After that day, especially after returning to my own home, I had to fight my wife psychologically and show her my determination. He called many times every night, tried various tactics. First he blamed, then he took pity on me, then he said that he would not leave me even if we broke up, that a signature is not needed to continue the relationship, that we are human after all. He told me how much I needed him, that I couldn't live without him, that I would be alone if I left him, that he was worried about me because I was sick, that he thought of me, that he didn't want me to be alone, because he was a conscientious person.

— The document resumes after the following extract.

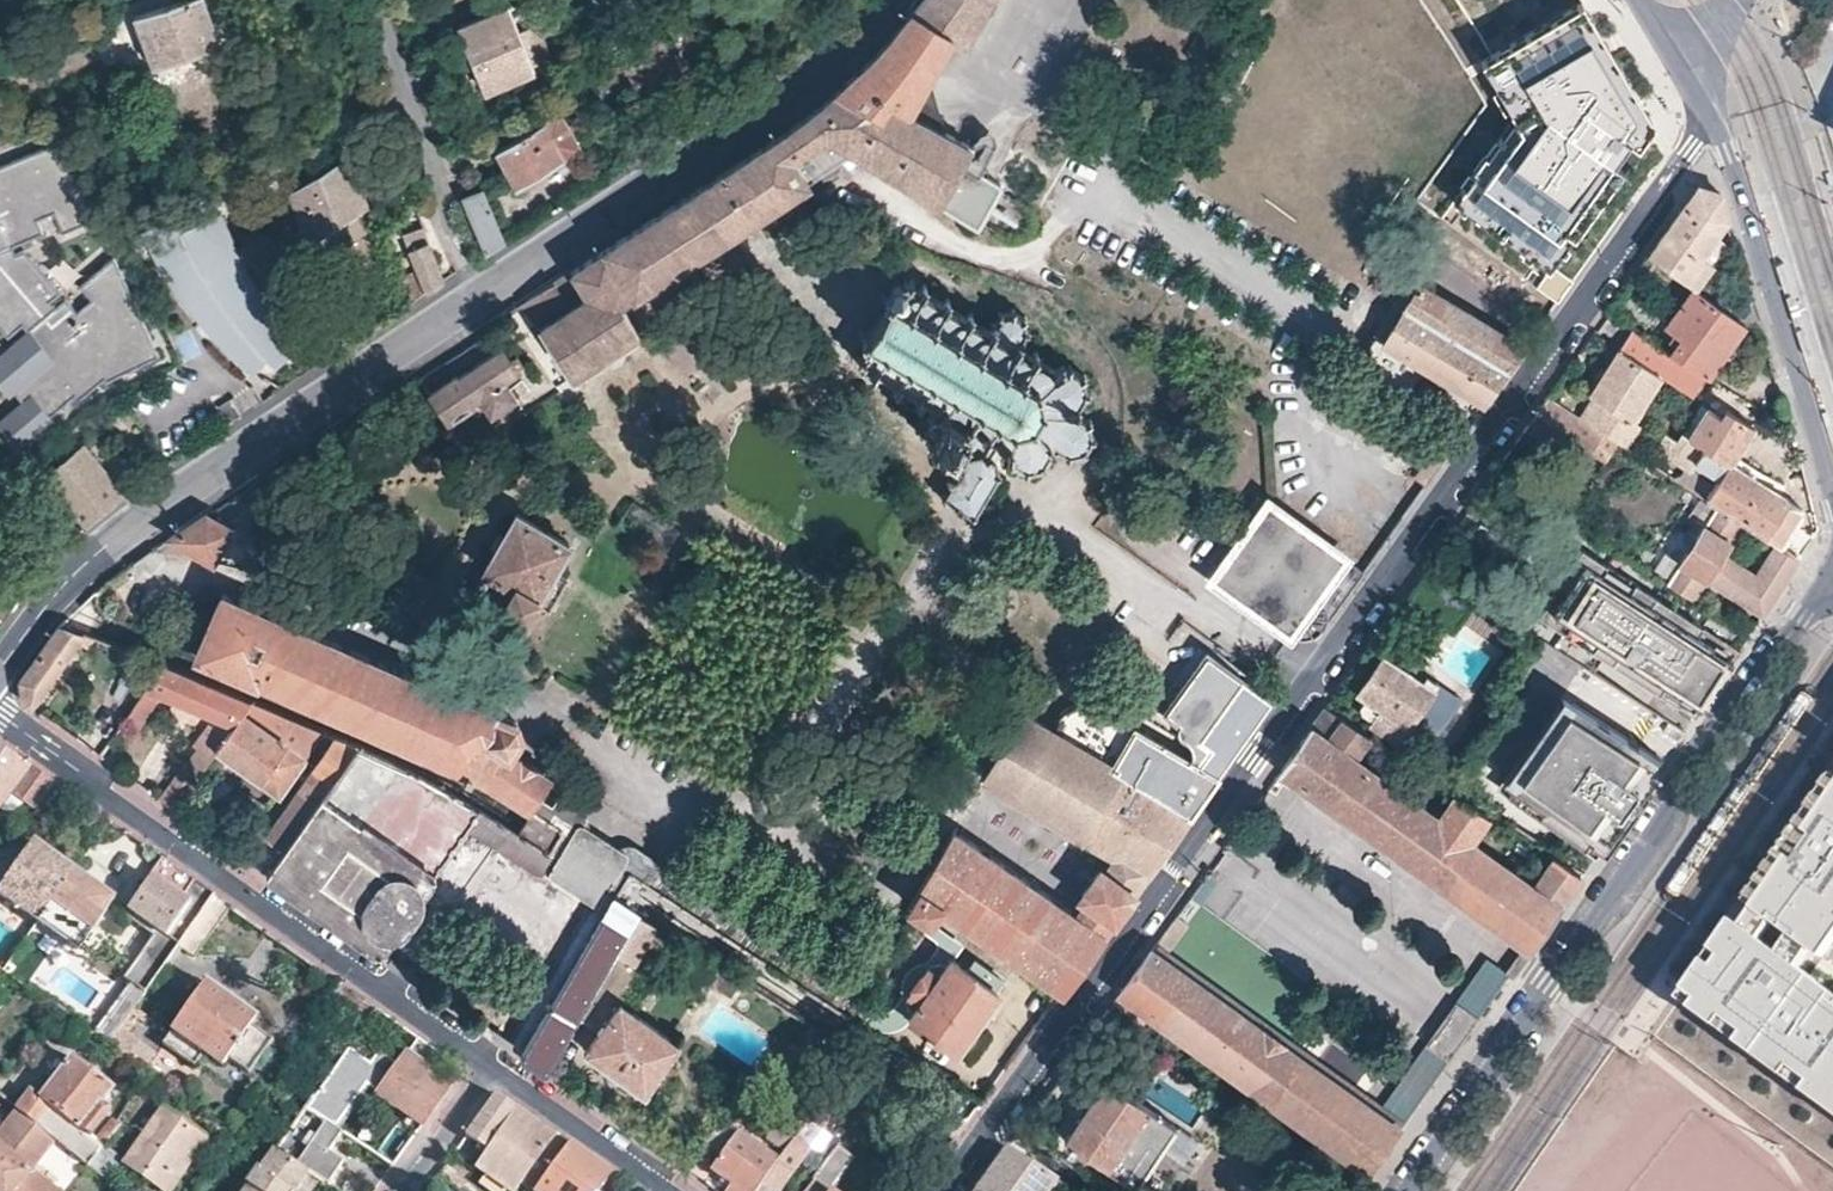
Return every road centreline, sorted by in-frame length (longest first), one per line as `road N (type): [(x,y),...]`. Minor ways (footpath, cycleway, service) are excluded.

He called me every night and asked if I was sure. He asked if I was trying to teach him a lesson. He said that if this was an attempt to teach him a lesson and I was threatening him with separation, I had to give it up immediately, otherwise, once he closed his "love" for me, he couldn't open it back up, or it would be too late to open it back up. NOTE: Normal people cannot turn their love-feelings towards other people on and off like a lamp. Days later, when he was convinced, I had already contacted a lawyer and had a protocol prepared for an uncontested divorce. I printed out this protocol and sent it to him for signing. When I received the signed protocol - I won't lie - I cried. I felt sad. My brother was with me. After all, my marriage was ending, I was leaving my dreams, I was giving up my hope for this person. I was erasing my belief that the "Prince Charming", which I saw at the very beginning of this relationship and thought to be real, would come back. Believe me, imagining a prince on a white horse and finding and losing him are two very different things. And if there's anything worse than these two things, it's the person you've just met, pretending to be Prince Charming for a few months, and then slowly turning into a lousy person who ignores you, upsets you, makes you doubt yourself, and questions your sanity. Because the prince you see at the beginning is the same person who makes you suffer now, and you think that the prince you see at the beginning is staying somewhere, and if you try hard enough, it will come back. Once you have seen it, it is very difficult for you to think or accept that it does not actually exist.